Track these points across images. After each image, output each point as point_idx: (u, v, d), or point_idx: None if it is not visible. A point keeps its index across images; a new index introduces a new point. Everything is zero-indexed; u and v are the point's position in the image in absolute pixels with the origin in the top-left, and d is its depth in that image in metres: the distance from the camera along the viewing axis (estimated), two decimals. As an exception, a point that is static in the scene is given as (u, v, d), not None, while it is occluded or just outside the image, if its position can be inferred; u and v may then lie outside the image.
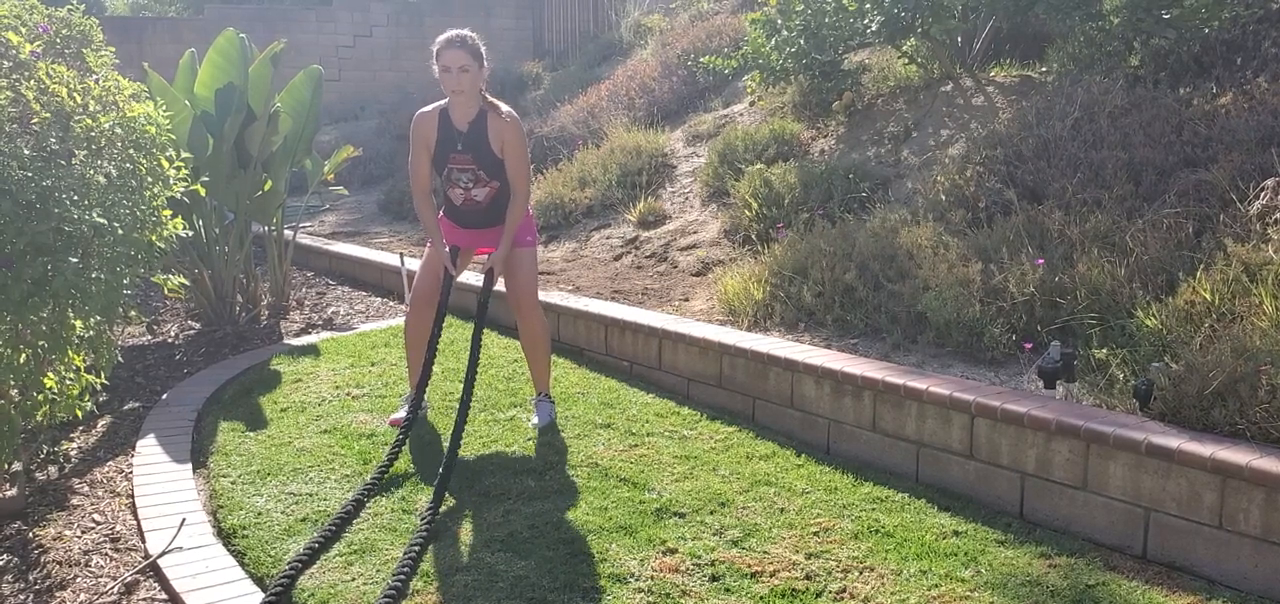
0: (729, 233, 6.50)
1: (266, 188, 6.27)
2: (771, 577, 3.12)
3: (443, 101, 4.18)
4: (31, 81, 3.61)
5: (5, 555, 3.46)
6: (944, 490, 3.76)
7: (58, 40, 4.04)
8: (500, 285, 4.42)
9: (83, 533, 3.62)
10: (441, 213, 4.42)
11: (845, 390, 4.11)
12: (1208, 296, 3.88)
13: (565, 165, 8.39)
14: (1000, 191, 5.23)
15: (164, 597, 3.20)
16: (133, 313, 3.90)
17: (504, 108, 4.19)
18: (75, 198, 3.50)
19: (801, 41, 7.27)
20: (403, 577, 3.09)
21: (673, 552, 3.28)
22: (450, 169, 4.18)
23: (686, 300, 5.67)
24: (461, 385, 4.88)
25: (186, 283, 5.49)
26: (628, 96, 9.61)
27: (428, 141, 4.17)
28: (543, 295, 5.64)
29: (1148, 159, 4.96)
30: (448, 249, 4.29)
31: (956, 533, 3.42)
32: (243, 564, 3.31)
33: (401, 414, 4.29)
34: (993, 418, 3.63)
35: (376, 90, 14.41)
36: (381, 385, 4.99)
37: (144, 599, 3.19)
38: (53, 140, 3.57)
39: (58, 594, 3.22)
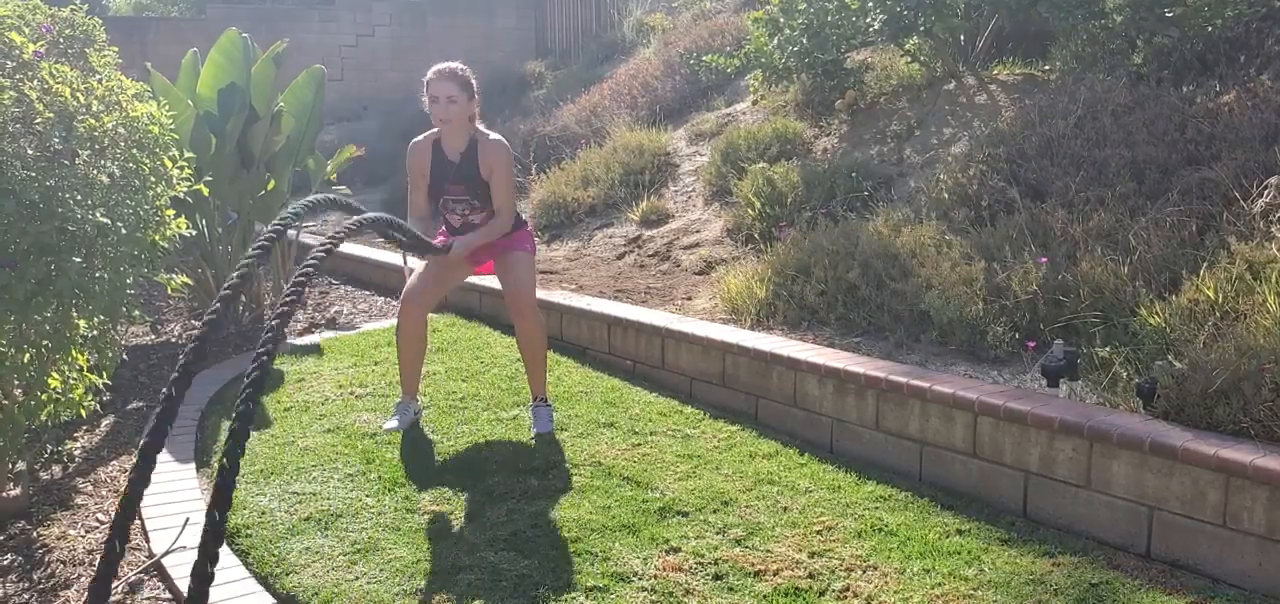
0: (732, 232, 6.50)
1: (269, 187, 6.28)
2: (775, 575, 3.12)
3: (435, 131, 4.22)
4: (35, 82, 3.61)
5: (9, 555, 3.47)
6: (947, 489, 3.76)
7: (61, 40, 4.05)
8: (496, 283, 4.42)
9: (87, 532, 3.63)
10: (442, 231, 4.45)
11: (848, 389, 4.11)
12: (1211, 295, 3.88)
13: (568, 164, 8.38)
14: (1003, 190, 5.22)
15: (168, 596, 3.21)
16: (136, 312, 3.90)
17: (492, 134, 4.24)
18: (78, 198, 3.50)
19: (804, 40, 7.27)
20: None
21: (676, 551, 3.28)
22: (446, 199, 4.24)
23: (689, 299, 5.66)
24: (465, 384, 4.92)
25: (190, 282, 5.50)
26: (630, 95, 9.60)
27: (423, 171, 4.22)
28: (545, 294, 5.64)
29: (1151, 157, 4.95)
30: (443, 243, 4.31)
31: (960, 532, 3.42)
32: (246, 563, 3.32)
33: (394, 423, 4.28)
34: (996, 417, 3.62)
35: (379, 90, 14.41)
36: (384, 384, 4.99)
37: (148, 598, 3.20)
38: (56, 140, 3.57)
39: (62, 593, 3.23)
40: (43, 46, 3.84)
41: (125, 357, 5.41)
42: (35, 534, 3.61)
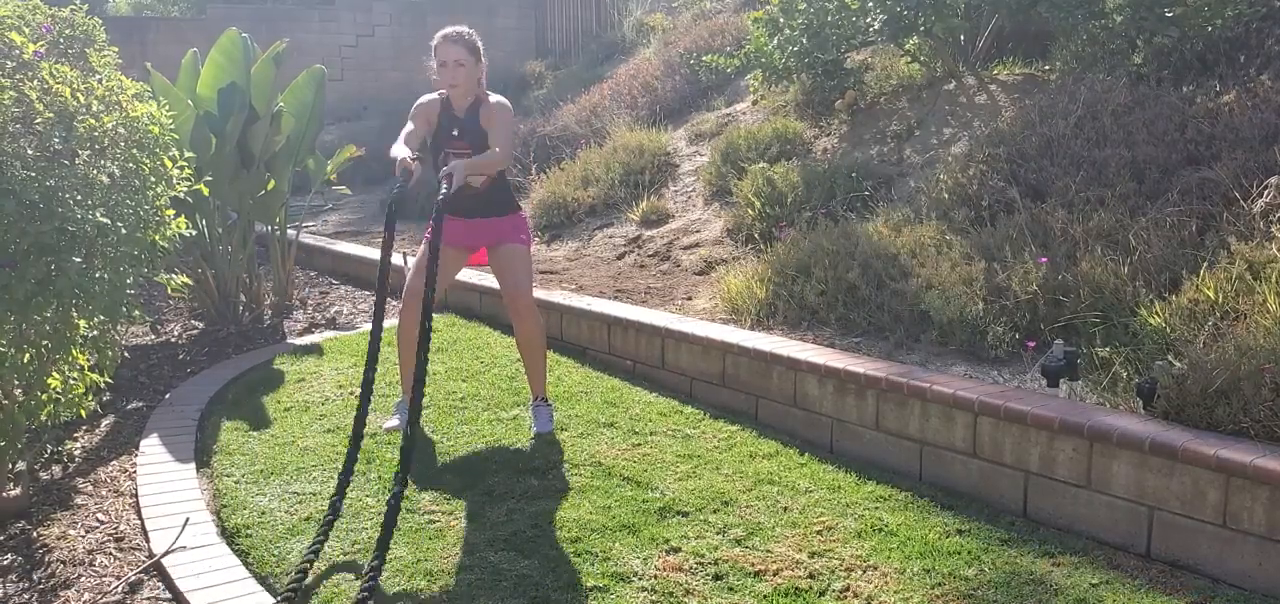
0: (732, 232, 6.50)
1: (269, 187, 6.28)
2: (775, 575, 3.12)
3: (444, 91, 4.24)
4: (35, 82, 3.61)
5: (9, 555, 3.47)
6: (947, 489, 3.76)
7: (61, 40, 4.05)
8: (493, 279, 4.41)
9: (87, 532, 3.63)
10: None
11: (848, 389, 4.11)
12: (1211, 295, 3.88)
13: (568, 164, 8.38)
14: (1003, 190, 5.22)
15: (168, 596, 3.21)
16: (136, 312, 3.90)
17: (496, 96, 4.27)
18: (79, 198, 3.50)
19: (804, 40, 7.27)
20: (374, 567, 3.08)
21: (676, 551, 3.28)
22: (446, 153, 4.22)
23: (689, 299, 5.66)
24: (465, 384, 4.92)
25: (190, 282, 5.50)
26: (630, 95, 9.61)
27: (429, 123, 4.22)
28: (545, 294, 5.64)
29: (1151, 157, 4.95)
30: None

▸ **Exercise objective**:
From the first line to the last, write out the data above exactly. Omit the pictures.

▸ **Answer to the exercise**:
Track these points across images. After each image, output each point as point_idx: (u, v, d), or point_idx: None if it is not visible. A point keeps its index across images; a new index introduces a new point. Everything is zero-indexed; u and v are the point's position in the image in absolute pixels with the origin in the top-left, and d is its depth in that image in metres: the distance from the camera along the viewing axis (estimated), two decimals. As an exception, a point that is static in the scene is given as (u, v, d), not None, while it is occluded or just outside the image, if its position can be inferred; u and v may then lie outside the image.
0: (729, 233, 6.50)
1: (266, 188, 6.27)
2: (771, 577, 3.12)
3: (443, 101, 4.18)
4: (31, 81, 3.61)
5: (5, 555, 3.46)
6: (944, 490, 3.76)
7: (58, 40, 4.04)
8: (500, 285, 4.42)
9: (83, 533, 3.62)
10: (441, 213, 4.42)
11: (845, 390, 4.11)
12: (1208, 296, 3.88)
13: (565, 165, 8.39)
14: (1000, 191, 5.23)
15: (164, 597, 3.20)
16: (133, 313, 3.90)
17: (504, 108, 4.19)
18: (75, 198, 3.50)
19: (801, 41, 7.27)
20: (403, 577, 3.09)
21: (673, 552, 3.28)
22: (450, 169, 4.18)
23: (686, 300, 5.67)
24: (461, 385, 4.88)
25: (186, 283, 5.49)
26: (628, 96, 9.61)
27: (428, 141, 4.17)
28: (543, 295, 5.64)
29: (1148, 159, 4.96)
30: (448, 249, 4.29)
31: (956, 533, 3.42)
32: (243, 564, 3.31)
33: (401, 414, 4.29)
34: (993, 418, 3.63)
35: (376, 90, 14.41)
36: (381, 385, 4.99)
37: (144, 599, 3.19)
38: (53, 140, 3.57)
39: (58, 594, 3.22)
0: (732, 232, 6.50)
1: (269, 187, 6.28)
2: (775, 575, 3.12)
3: (435, 131, 4.22)
4: (35, 82, 3.61)
5: (9, 555, 3.47)
6: (947, 489, 3.76)
7: (61, 40, 4.05)
8: (496, 283, 4.42)
9: (87, 532, 3.63)
10: (442, 231, 4.45)
11: (848, 389, 4.11)
12: (1211, 295, 3.88)
13: (568, 164, 8.38)
14: (1003, 190, 5.22)
15: (168, 596, 3.21)
16: (136, 312, 3.90)
17: (492, 134, 4.24)
18: (78, 198, 3.50)
19: (804, 40, 7.27)
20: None
21: (676, 551, 3.28)
22: (446, 199, 4.24)
23: (689, 299, 5.66)
24: (465, 384, 4.92)
25: (190, 282, 5.50)
26: (630, 95, 9.60)
27: (423, 171, 4.22)
28: (545, 294, 5.64)
29: (1151, 157, 4.95)
30: (443, 243, 4.31)
31: (960, 532, 3.42)
32: (246, 563, 3.32)
33: (394, 423, 4.28)
34: (996, 417, 3.62)
35: (379, 90, 14.41)
36: (384, 384, 4.99)
37: (148, 598, 3.20)
38: (56, 140, 3.57)
39: (62, 593, 3.23)
40: (43, 46, 3.84)
41: (125, 357, 5.41)
42: (35, 534, 3.61)
0: (732, 232, 6.50)
1: (269, 187, 6.28)
2: (775, 575, 3.12)
3: (444, 91, 4.24)
4: (35, 82, 3.61)
5: (9, 555, 3.47)
6: (947, 489, 3.76)
7: (61, 40, 4.05)
8: (493, 279, 4.41)
9: (87, 532, 3.63)
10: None
11: (848, 389, 4.11)
12: (1211, 295, 3.88)
13: (568, 164, 8.38)
14: (1003, 190, 5.22)
15: (168, 596, 3.21)
16: (136, 312, 3.90)
17: (496, 96, 4.27)
18: (79, 198, 3.50)
19: (804, 40, 7.27)
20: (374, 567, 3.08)
21: (676, 551, 3.28)
22: (446, 153, 4.22)
23: (689, 299, 5.66)
24: (465, 384, 4.92)
25: (190, 282, 5.50)
26: (630, 95, 9.61)
27: (429, 123, 4.22)
28: (545, 294, 5.64)
29: (1151, 157, 4.95)
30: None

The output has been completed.